El examen de las normas acusadas dentro del contexto precedente, permite a la Corte concluir que no se han vulnerado las disposiciones constitucionales ni las comunitarias a que alude el demandante, porque el artículo 61 que reconoce y mantiene la figura de la “reserva de nombre” y el 62 que establece unas prohibiciones sobre el punto, constituyen una materia cuya regulación es competencia exclusiva del legislador nacional.

Así lo establece el ordinal 24 del artículo 150 de la Carta cuando dispone que le corresponde al congreso mediante ley “regular el régimen de propiedad industrial, patentes y marcas y las otras formas de propiedad industrial”.

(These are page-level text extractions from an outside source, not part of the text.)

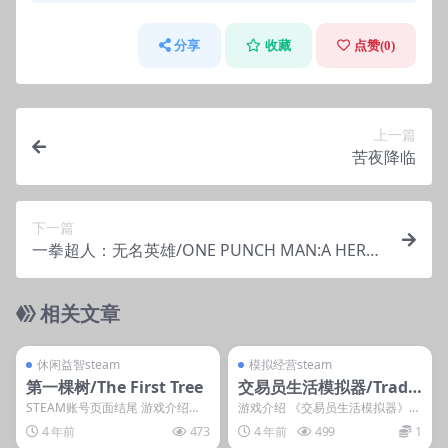
分享
收藏
点赞(
0
)
上一篇
苦夜降临
下一篇
一拳超人：无名英雄/ONE PUNCH MAN:A HERO
NOBODY KNOWS
相关文章
管理发布
支持掌机电脑
管理发布
支持掌机电脑
steam账号离线
steam账号离线
休闲益智steam
模拟经营steam
第一棵树/The First Tree
交易员生活模拟器/Trade
r Life Simulator
STEAM账号页面结尾 游戏介绍
游戏介绍 《交易员生活模拟器》是
《第一棵树》是David Wehle制作
一款具有开放世界探索玩法的生活
4 年前
473
4 年前
499
1
发行的...
模拟类游戏，从一家...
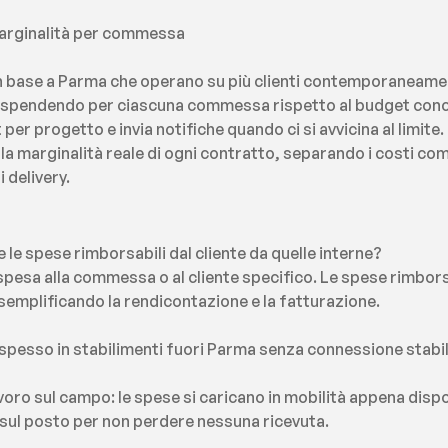
marginalità per commessa
n base a Parma che operano su più clienti contemporaneamen
 spendendo per ciascuna commessa rispetto al budget conco
er progetto e invia notifiche quando ci si avvicina al limite. 
la marginalità reale di ogni contratto, separando i costi com
i delivery.
 le spese rimborsabili dal cliente da quelle interne?
 spesa alla commessa o al cliente specifico. Le spese rimbors
 semplificando la rendicontazione e la fatturazione.
o spesso in stabilimenti fuori Parma senza connessione stabil
lavoro sul campo: le spese si caricano in mobilità appena dispo
ul posto per non perdere nessuna ricevuta.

Sobre las otras disposiciones de la Constitución a que se refiere el actor, es decir el numeral 16 del artículo 150 y el 2º del artículo 189, tampoco han sido quebrantados por las normas acusadas, en razón de una simple sustracción de materia, pues si el legislador nacional no ha interferido en la competencia del legislador comunitario, mal pueden desconocerse los derechos del Congreso para aprobar tratados y del Presidente de la República para dirigir las relaciones internacionales.

IV. Decisión

Con fundamento en el análisis precedente, la Corte Constitucional, administrando justicia en nombre del pueblo y por mandato de la Constitución,

RESUELVE:

1. Declarar EXEQUIBLES los artículos 61 y 62 de la Ley 44 de 1993.

2. Comuníquese esta sentencia al Gobierno Nacional y al Tribunal de Justicia del Acuerdo de Cartagena por intermedio de la Secretaría General de la Corte Constitucional».

(Sentencia C-228 de mayo 25 de 1995. Magistrado Ponente: Dr. Antonio Barrera Carbonell).